EXTRACTED TEXT |
>>>

Studio album by Mac Davis
- Released: May 10, 1970
- Recorded: January – April 1970
- Studio: Ardent Studios, Memphis, Tennessee
- Genre: Country Pop
- Length: 39:12
- Label: Columbia
- Producer: Jimmy Bowen, Jerry Fuller

Mac Davis chronology
|  | Song Painter (1970) | I Believe in Music (1971) |

Alternative cover
- Reissue cover

= Song Painter =

Song Painter is the debut album by singer-songwriter and actor Mac Davis, released in 1970. It was arranged and conducted by Artie Butler. The tracks "Whoever Finds This, I Love You" and "Half and Half" (the latter with the subtitle "Song for Sarah") would later reappear on Davis' 1972 album Baby Don't Get Hooked on Me. Artie Butler was credited for arrangements and conducting.

== Track list ==
All tracks written by Mac Davis, except where noted.

<<<

AVAILABLE DATA |
>>>

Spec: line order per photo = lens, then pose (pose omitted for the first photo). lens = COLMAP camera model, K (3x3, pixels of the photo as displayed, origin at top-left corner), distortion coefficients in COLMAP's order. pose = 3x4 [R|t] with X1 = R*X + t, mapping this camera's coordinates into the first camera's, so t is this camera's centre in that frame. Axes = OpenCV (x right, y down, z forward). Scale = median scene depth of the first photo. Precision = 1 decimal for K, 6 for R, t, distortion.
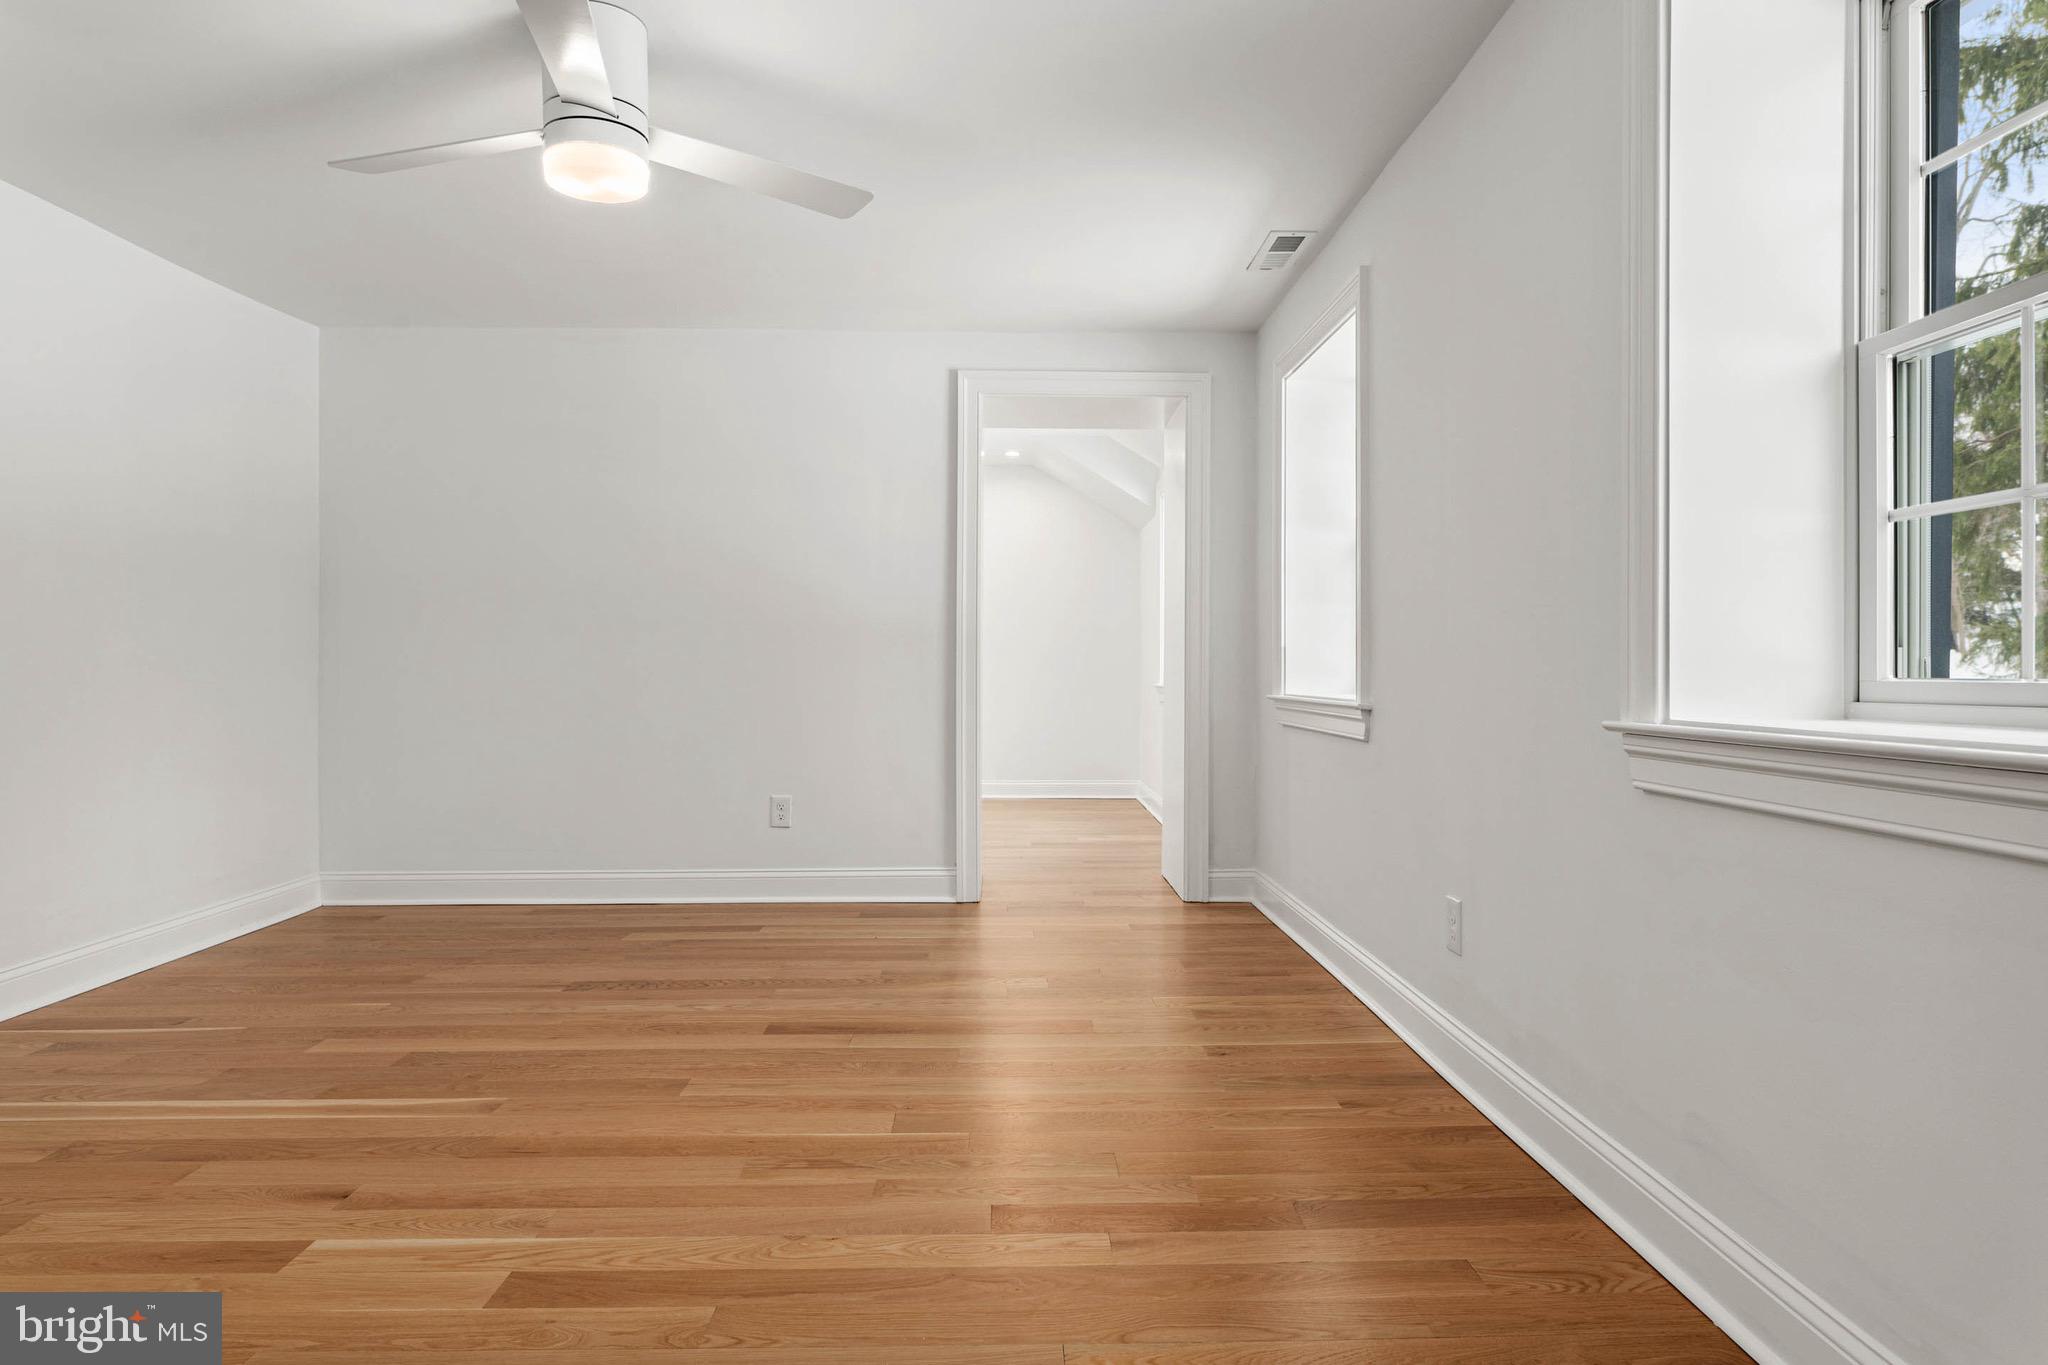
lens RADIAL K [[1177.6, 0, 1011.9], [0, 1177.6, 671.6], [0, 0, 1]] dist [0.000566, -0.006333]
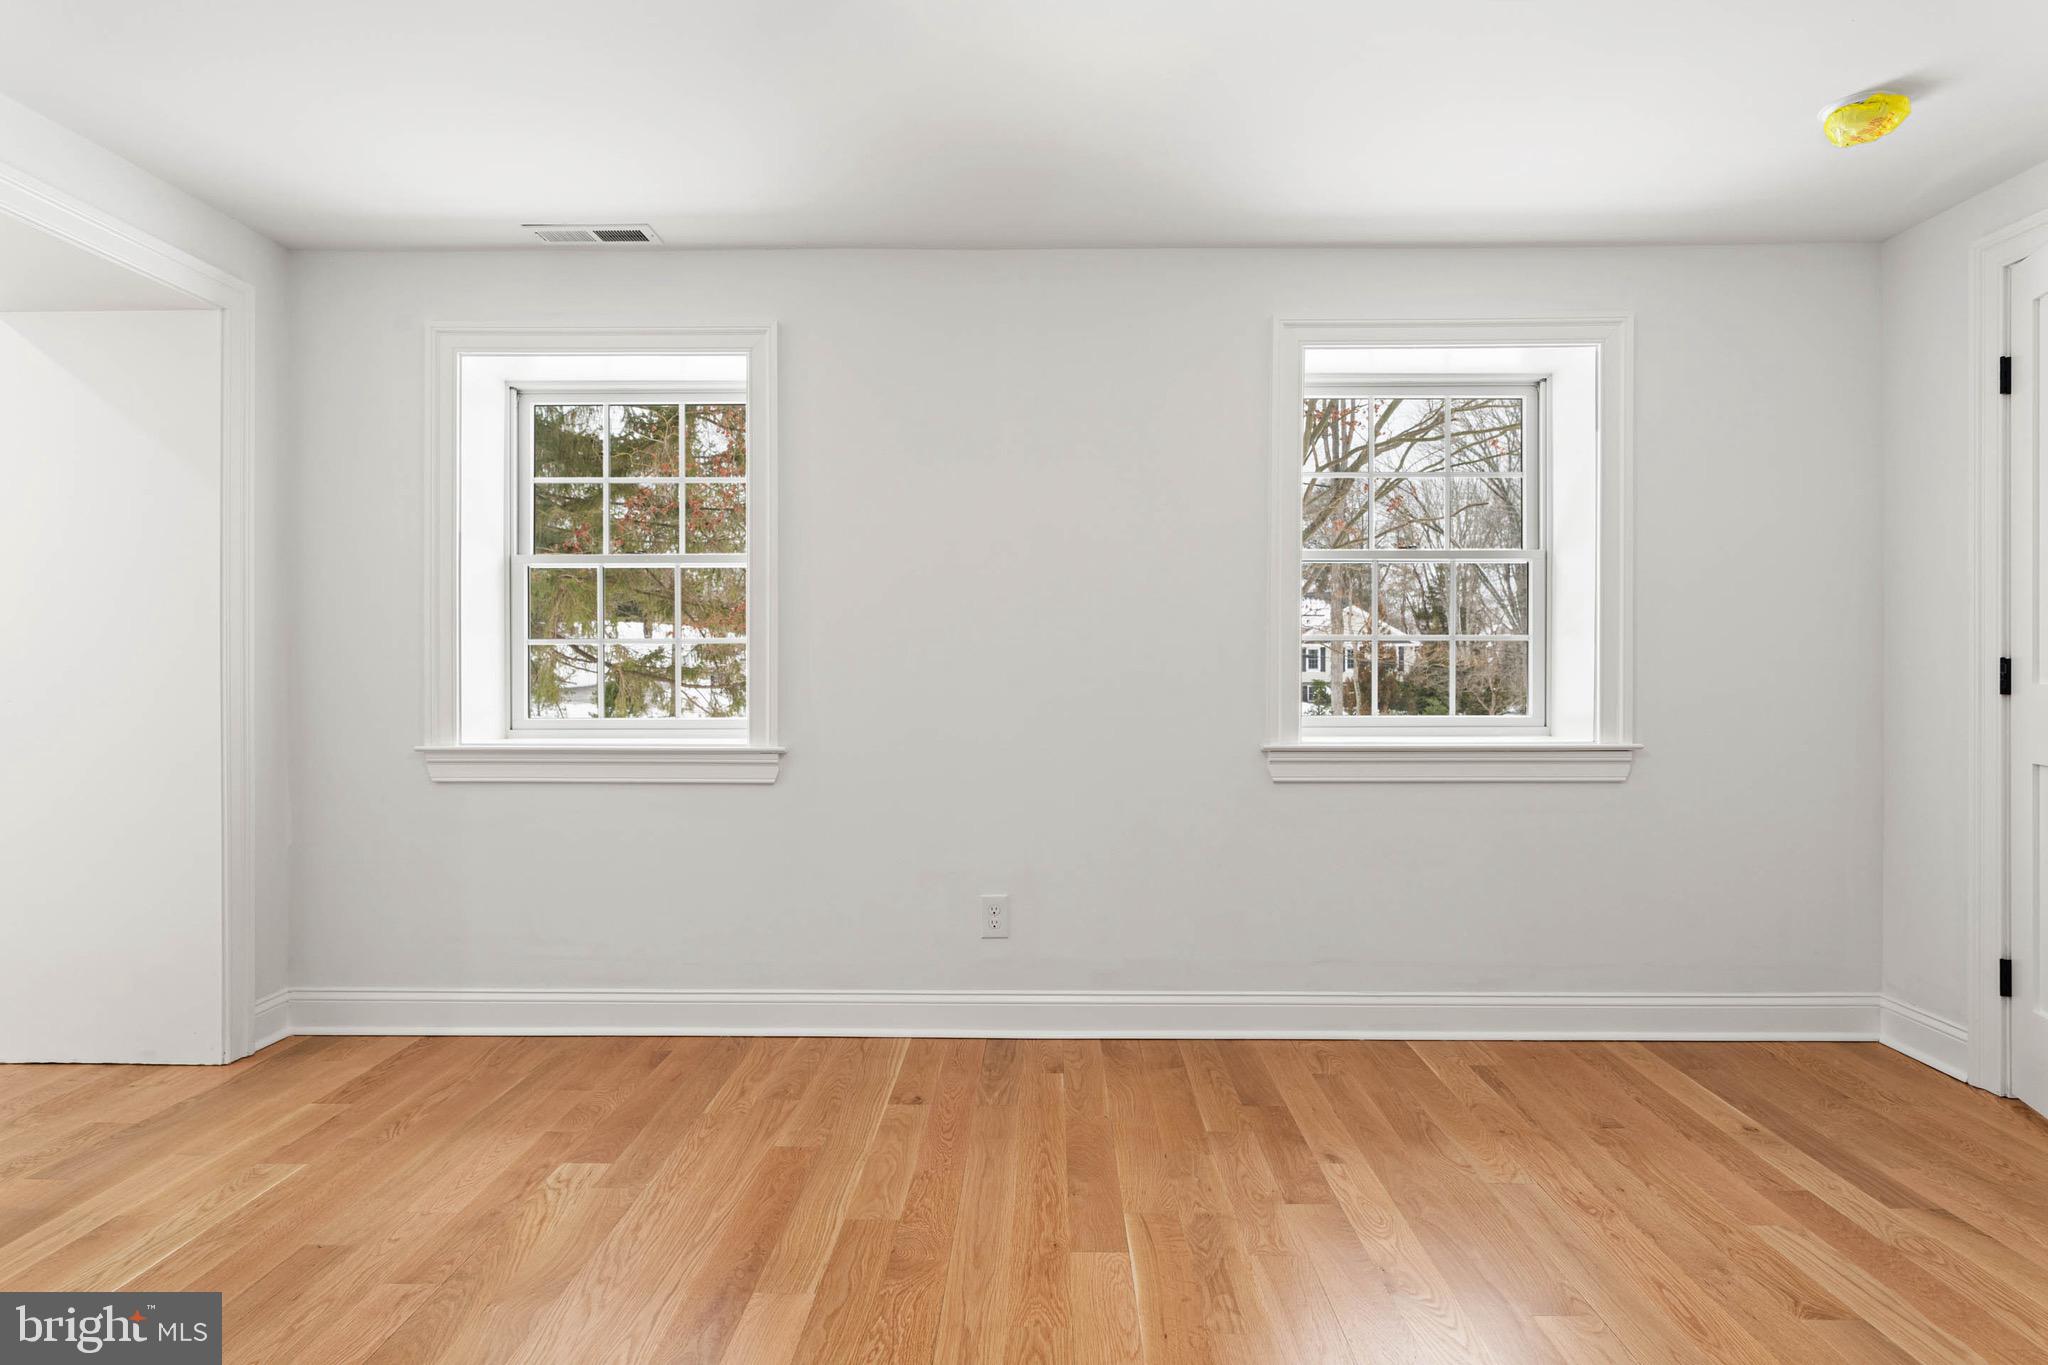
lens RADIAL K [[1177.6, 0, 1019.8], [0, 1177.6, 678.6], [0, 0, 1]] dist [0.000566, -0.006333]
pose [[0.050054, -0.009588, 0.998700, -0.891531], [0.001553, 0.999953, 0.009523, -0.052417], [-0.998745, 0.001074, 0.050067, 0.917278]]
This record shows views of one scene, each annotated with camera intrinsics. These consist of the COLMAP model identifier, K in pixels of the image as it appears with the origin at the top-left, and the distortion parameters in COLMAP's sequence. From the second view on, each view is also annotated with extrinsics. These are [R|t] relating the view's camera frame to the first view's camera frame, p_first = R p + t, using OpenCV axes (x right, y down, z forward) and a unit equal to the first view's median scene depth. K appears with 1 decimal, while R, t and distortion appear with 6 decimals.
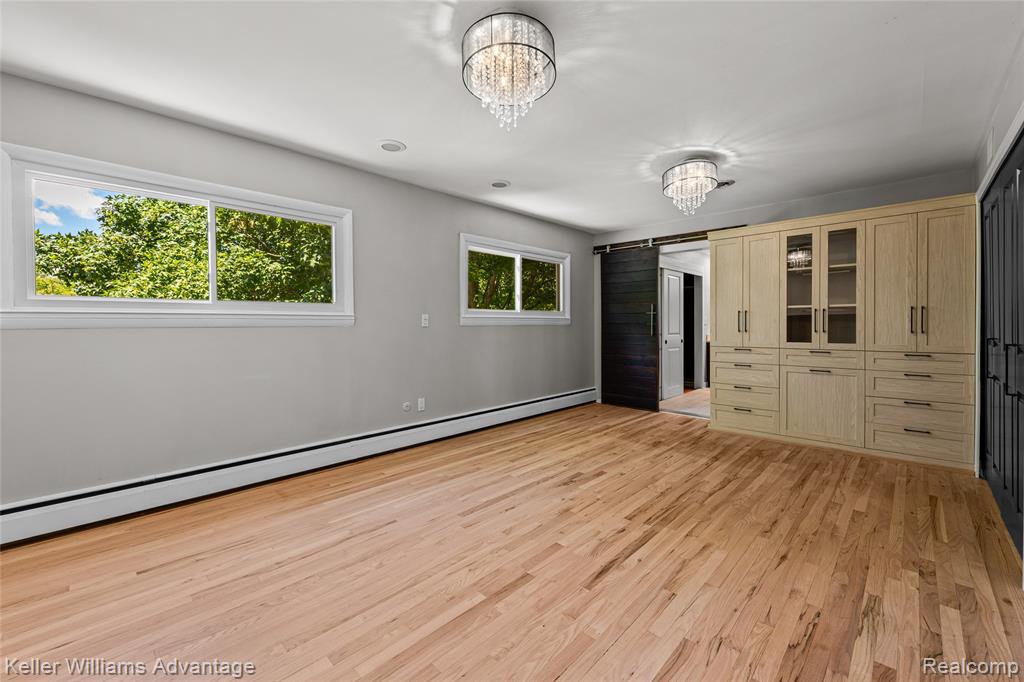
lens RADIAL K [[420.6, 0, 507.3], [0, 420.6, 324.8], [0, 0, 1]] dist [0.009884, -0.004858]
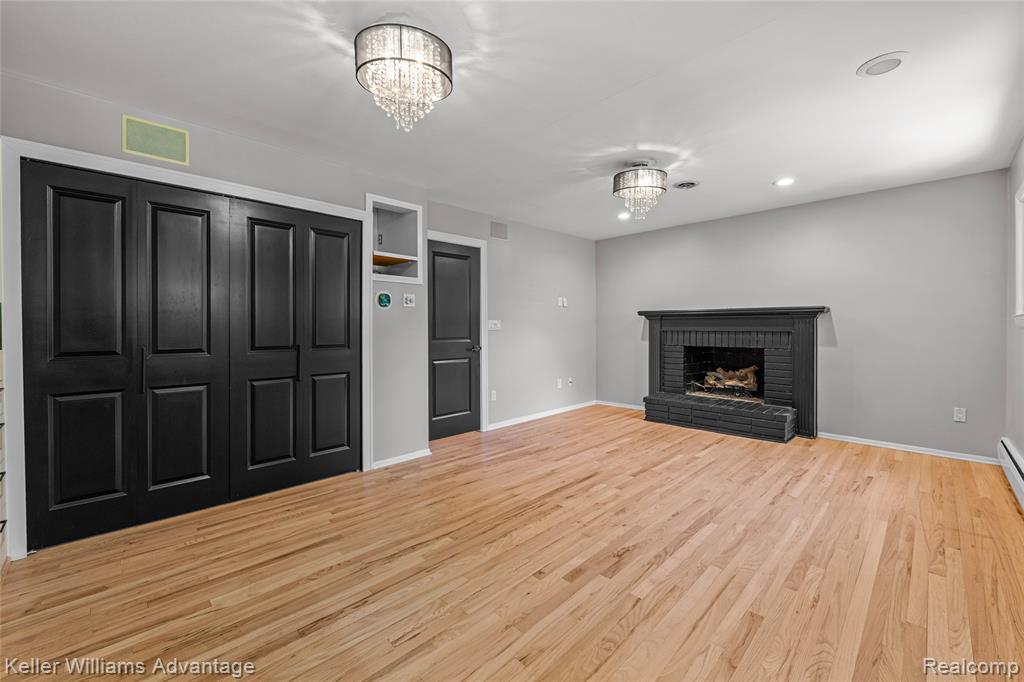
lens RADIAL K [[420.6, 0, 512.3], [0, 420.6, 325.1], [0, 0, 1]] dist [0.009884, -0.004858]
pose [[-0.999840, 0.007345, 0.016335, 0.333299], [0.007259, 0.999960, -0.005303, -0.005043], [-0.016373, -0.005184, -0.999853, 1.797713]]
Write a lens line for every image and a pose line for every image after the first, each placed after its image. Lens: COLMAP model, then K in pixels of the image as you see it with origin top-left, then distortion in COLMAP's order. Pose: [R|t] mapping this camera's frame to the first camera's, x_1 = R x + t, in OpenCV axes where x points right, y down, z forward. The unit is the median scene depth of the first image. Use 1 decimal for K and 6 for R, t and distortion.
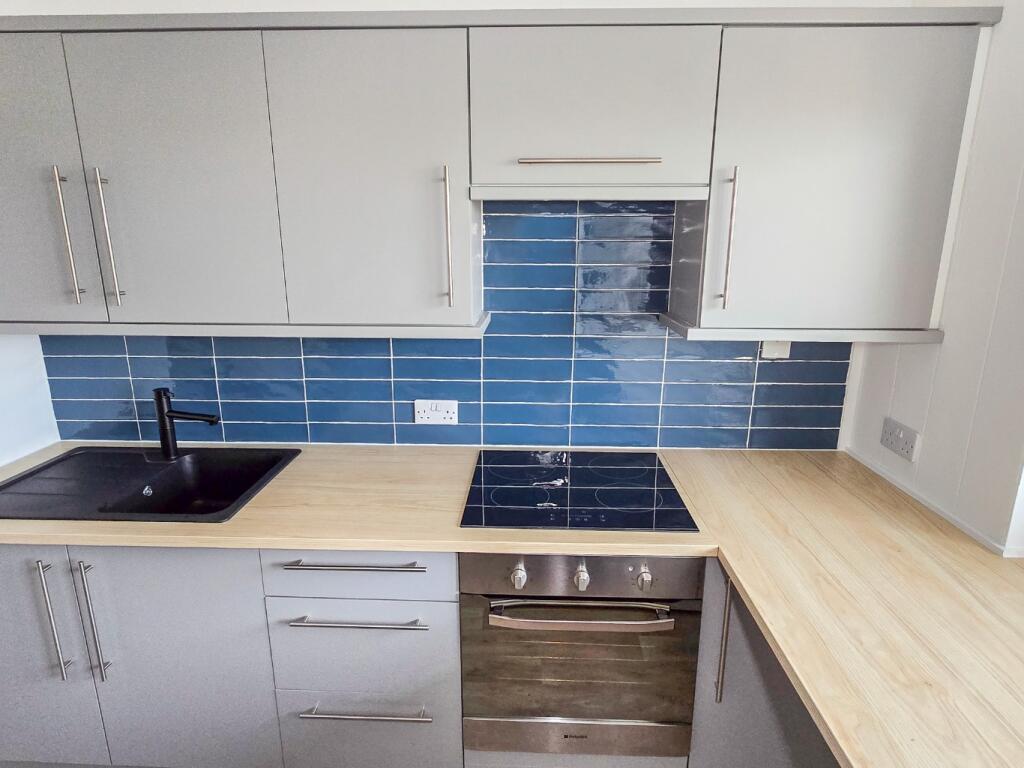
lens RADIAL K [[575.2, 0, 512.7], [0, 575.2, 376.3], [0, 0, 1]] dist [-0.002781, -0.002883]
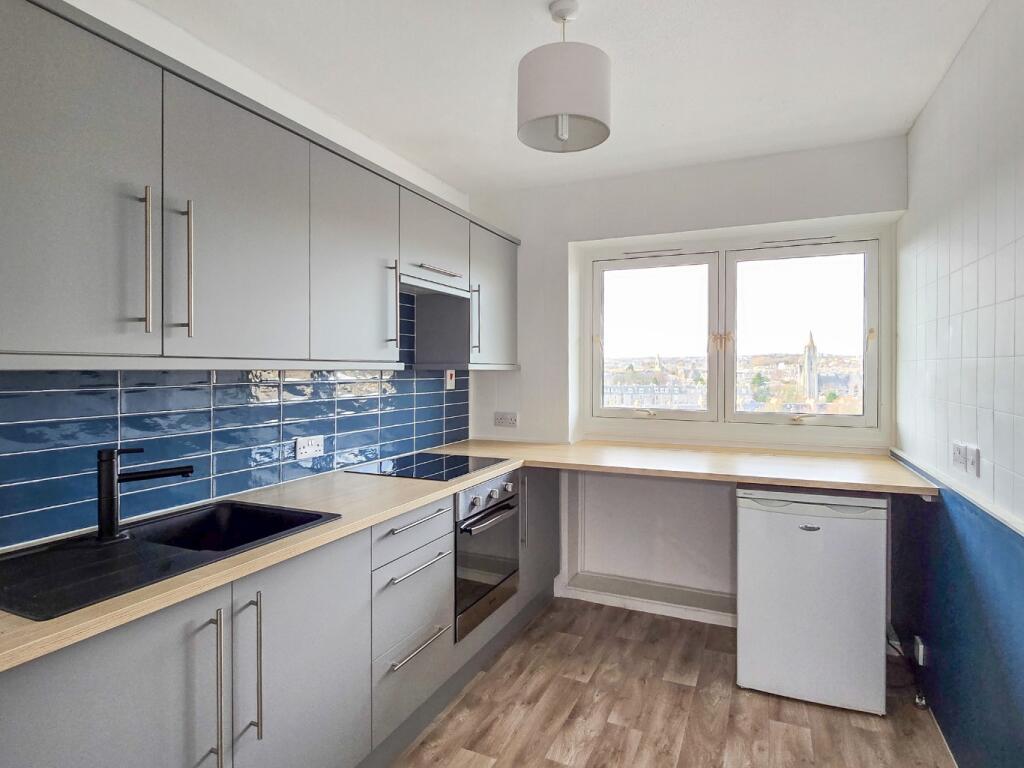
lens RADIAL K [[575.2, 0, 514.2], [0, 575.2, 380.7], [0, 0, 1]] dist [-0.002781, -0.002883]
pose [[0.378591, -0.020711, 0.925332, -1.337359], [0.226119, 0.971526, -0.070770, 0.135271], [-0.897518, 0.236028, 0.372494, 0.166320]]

<<<

WORK TASK A | Retype from "Song Painter is" to "except where noted." in the Song Painter page above, without changing a word.
WORK TASK B | Using the Song Painter page, decide whether each statement agrees with it, answering yes or no and quoting the words that settle it: (i) Song Painter was Mac Davis's first album. (ii) The album was recorded at a studio in Nashville. (iii) "Half and Half" later appeared on another Mac Davis album.

RESPONSE BOX A |
Song Painter is the debut album by singer-songwriter and actor Mac Davis, released in 1970. It was arranged and conducted by Artie Butler. The tracks "Whoever Finds This, I Love You" and "Half and Half" (the latter with the subtitle "Song for Sarah") would later reappear on Davis' 1972 album Baby Don't Get Hooked on Me. Artie Butler was credited for arrangements and conducting.

== Track list ==
All tracks written by Mac Davis, except where noted.

RESPONSE BOX B |
(i) Yes: "Song Painter is the debut album by singer-songwriter and actor Mac Davis"
(ii) No: "Studio: Ardent Studios, Memphis, Tennessee"
(iii) Yes: The tracks "Whoever Finds This, I Love You" and "Half and Half" (the latter with the subtitle "Song for Sarah") would later reappear on Davis' 1972 album Baby Don't Get Hooked on Me.